Learning Standard: Analyzing how science and society interact from a historical, political, social and economic perspective; writing fluently for multiple purposes.
3. I Want Wheels
Whether you want a pickup, SUV, muscle car or low rider, it is important to know what is and what isn't a good deal. According to CNN Money, you first need to make sure your credit is good so that you can get the lowest interest rate on a loan. Next, try to have a down payment saved up, so you can get a three-year loan rather than a six-year one. You will save thousands in interest costs. CNN also said leasing isn't your best option because you pay a lot of money and come out with no car. Think twice before buying the expensive extended warranty, the article said, because most of the time what you need is covered by the warranty that comes with the vehicle. Look in the newspaper for articles and ads for cars. Use what you find to create a budget and savings plan to buy a car.

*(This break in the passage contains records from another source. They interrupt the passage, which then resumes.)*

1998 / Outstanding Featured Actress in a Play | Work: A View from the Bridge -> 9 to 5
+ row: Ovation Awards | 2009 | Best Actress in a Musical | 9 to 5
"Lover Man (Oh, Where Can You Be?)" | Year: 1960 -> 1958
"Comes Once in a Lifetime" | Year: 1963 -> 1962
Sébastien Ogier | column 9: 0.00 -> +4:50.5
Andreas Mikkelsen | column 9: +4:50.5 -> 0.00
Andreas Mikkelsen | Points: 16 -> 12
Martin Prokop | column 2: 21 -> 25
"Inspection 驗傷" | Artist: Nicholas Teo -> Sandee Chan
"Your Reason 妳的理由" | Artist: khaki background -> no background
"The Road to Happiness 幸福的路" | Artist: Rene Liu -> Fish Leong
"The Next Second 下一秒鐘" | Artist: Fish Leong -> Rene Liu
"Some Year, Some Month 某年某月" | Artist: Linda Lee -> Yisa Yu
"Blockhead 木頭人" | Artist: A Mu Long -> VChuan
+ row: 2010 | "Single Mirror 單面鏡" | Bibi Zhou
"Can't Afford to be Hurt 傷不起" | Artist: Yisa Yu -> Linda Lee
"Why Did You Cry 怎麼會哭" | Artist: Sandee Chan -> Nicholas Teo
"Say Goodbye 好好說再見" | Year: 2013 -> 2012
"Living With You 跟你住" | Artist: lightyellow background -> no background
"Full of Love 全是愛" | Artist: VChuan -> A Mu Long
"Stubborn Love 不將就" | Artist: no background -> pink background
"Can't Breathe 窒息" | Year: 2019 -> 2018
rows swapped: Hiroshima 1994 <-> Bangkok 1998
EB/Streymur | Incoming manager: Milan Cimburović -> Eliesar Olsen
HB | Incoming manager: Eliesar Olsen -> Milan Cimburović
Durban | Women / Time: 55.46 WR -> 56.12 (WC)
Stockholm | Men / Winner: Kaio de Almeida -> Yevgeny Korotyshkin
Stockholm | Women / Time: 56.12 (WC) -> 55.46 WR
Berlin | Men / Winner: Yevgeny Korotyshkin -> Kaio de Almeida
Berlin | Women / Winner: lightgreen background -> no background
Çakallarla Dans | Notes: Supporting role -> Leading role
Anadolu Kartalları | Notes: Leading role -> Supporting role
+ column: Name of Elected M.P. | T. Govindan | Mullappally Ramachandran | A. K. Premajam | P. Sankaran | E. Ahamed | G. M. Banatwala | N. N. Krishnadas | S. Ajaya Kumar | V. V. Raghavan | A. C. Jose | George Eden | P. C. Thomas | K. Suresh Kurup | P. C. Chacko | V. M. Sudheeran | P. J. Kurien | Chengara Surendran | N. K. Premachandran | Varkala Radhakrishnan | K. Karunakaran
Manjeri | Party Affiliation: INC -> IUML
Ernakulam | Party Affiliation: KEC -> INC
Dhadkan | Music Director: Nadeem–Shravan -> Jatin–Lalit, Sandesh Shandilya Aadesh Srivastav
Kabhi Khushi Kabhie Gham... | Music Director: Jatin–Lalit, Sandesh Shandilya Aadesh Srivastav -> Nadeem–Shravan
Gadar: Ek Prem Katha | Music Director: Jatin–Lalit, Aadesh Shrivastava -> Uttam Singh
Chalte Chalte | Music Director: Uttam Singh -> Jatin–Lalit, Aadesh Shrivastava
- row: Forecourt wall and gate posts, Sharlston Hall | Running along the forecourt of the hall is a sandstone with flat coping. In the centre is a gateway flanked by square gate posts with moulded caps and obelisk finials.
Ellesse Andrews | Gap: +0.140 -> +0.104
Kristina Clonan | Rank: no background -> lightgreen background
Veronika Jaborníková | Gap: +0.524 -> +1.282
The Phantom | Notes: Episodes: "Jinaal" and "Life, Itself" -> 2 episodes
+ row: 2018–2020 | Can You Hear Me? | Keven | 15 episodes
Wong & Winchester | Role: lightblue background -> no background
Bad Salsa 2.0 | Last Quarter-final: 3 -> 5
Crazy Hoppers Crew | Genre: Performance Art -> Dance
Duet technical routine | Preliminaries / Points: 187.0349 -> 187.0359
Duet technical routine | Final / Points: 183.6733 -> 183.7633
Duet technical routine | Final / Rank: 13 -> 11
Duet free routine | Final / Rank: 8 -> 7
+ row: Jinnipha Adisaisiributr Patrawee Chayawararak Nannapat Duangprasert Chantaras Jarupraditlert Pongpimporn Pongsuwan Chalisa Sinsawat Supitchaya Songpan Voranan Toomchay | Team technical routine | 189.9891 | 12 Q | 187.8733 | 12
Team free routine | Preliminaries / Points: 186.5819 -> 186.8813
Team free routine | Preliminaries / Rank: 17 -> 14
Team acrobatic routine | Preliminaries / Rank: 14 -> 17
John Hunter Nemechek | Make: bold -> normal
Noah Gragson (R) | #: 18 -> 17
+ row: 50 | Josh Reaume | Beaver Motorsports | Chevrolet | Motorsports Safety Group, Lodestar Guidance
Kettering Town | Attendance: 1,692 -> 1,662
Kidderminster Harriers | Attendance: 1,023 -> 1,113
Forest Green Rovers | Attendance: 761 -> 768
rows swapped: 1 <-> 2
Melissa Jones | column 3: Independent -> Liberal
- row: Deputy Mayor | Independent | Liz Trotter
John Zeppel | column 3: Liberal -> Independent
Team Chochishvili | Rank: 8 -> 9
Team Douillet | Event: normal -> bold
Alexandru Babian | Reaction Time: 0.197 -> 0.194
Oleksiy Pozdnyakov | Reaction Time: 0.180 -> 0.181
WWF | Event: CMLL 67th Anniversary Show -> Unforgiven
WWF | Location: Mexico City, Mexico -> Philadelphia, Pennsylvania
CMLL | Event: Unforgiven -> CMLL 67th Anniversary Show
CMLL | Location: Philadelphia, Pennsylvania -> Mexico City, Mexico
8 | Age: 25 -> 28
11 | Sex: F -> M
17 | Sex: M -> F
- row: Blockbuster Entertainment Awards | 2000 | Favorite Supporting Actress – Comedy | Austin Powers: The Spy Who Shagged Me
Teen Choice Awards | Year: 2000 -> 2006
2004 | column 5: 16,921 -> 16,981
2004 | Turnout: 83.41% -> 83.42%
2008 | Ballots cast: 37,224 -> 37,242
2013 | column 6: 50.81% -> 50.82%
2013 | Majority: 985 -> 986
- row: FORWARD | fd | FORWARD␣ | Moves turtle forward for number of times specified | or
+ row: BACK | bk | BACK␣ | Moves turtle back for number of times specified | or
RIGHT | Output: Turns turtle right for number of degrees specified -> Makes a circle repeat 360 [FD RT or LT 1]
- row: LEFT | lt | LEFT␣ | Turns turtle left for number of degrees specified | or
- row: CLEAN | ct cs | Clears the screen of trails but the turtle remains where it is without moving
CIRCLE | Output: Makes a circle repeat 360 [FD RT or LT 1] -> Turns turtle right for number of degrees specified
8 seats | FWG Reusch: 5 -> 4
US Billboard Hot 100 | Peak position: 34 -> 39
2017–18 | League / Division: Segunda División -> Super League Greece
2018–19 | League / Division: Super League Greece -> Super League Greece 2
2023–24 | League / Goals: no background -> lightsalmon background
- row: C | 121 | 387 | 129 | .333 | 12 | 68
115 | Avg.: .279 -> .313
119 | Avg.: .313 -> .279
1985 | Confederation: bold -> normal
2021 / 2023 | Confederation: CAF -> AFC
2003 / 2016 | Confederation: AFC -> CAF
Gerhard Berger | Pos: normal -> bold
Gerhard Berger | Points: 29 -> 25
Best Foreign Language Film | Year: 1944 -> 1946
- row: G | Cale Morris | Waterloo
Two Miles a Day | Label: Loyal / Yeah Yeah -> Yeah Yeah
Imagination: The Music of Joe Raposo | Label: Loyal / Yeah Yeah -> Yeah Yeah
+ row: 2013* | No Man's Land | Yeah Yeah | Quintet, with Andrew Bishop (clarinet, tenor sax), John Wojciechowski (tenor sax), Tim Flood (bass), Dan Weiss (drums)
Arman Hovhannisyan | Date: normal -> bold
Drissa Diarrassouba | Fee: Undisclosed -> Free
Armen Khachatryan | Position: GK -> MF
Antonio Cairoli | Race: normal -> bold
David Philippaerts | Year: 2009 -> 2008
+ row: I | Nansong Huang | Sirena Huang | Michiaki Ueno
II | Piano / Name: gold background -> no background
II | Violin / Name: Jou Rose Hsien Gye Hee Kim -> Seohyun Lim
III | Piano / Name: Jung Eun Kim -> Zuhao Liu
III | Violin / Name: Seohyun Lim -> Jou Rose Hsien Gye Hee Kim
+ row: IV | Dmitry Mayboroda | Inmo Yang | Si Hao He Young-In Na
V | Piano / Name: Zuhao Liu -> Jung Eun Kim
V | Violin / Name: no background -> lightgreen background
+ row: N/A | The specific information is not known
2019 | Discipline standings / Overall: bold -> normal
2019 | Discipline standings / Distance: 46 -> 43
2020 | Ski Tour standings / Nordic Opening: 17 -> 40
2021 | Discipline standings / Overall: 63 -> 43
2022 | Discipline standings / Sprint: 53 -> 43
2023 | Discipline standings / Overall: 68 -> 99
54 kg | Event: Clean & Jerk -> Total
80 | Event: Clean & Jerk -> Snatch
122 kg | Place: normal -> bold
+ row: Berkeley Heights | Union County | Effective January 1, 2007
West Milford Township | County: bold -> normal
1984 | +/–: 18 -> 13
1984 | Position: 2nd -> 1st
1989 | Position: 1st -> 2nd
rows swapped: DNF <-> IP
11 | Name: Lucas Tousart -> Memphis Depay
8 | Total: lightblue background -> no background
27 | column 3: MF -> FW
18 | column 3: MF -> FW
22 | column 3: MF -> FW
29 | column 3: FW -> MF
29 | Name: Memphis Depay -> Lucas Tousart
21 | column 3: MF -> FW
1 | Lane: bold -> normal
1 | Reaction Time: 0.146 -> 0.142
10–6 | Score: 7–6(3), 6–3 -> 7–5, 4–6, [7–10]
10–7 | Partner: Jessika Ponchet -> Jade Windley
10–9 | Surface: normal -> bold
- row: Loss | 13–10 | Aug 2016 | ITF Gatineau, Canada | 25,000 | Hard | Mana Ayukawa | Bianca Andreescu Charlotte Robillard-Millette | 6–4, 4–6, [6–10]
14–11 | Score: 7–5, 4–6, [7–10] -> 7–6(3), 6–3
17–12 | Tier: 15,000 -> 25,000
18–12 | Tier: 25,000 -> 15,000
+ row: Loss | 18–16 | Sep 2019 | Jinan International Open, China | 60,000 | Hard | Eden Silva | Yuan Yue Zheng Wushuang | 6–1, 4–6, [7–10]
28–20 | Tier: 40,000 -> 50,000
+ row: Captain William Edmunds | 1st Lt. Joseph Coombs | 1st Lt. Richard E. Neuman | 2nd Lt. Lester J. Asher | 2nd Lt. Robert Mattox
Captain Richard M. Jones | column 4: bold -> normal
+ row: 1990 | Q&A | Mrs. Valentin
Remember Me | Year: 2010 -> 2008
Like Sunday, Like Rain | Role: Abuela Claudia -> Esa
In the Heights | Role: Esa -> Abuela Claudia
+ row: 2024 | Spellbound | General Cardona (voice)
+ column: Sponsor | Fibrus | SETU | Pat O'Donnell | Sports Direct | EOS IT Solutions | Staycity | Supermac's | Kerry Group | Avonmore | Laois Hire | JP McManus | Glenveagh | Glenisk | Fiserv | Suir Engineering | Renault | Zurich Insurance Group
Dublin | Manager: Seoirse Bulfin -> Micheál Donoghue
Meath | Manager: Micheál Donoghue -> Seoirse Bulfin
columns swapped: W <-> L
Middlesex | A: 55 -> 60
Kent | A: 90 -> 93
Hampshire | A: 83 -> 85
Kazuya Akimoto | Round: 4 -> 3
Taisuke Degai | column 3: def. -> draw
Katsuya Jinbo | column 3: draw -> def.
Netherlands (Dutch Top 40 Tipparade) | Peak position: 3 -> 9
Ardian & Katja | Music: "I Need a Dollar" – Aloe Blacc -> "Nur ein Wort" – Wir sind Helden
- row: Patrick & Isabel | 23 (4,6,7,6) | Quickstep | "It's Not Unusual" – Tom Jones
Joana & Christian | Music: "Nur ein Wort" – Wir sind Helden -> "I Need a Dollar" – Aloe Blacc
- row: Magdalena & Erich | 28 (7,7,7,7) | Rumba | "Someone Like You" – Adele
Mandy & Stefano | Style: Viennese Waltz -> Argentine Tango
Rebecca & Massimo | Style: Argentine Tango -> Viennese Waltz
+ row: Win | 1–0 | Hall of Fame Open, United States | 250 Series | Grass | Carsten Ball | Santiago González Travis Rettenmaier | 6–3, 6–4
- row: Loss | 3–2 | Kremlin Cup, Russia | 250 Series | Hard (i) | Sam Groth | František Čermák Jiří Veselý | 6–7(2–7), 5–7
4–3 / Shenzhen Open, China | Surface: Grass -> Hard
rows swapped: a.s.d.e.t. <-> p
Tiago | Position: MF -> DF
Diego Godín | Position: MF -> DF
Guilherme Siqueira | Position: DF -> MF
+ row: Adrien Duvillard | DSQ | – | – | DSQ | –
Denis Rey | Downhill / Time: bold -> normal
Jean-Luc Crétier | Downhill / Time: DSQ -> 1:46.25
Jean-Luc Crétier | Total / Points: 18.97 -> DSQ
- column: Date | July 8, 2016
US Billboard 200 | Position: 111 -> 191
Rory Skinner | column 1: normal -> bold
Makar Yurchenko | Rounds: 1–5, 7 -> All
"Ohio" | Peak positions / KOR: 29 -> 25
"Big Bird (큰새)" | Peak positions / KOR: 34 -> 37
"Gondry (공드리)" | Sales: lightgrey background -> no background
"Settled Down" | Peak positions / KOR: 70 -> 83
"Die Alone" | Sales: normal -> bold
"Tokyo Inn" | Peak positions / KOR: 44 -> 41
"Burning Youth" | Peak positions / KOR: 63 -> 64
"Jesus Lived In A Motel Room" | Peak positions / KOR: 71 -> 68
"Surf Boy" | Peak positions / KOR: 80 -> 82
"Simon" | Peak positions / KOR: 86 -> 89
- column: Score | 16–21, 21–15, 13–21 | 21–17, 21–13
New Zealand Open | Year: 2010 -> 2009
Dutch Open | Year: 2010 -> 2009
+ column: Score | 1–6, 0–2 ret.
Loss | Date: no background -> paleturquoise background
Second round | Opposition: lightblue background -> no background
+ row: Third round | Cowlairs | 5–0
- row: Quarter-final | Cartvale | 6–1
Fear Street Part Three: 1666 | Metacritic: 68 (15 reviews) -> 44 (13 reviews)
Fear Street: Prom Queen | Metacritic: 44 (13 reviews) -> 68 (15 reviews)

Learning Standard: Identifying the difference between monetary and non-monetary incentives and how changes in incentives cause changes in behavior.
4. Strong and Brave
Unlike World War II soldiers, who were viewed as heroes, soldiers in the Vietnam War not only faced an enemy in the jungle, but anger and divisiveness at home. Command Sgt. Maj. Jeff Mellinger found himself in the middle of that political tug of war when a letter arrived from the government saying he had been drafted into the U.S. Army. According to an Associated Press article, he was the last young man drafted by the Army. Mellinger, unlike many draftees of that time, didn't do his two and half years and get out. He made the Army his career and is now retiring after serving in the Army Rangers. Find a newspaper article about a soldier. Using the soldier as inspiration, write a poem about what it would be like to be a soldier at war, or why soldiers choose to serve their country even if it means fighting in battle.
Learning Standard: Drawing comparisons between specific incidents and broader themes that illustrate the writer's important beliefs or generalizations about life; writing fluently for multiple purposes to produce compositions, such as stories, poetry and personal narratives.
5. Earning Power
Are you kidding me? Only $7.25 an hour? According to the government, that is the minimum amount of money your time is worth, and in many states that is the minimum wage. But look on the bright side. At least it isn't the 25 cents an hour that was considered minimum wage when the Fair Labor Standards Act of 1938 was passed in July of that year. At that time, President Franklin D. Roosevelt said the act was "the most far-reaching, far-sighted program for the benefit of workers ever adopted in this or any other country." Look in the newspaper for an ad for something you would like to purchase. Calculate how many hours you would have to work at the minimum wage of $7.25 to make the purchase.
Learning Standard: Examining the causal relationship between scarcity and the need for choices; using addition, subtraction, multiplication and division to solve problems.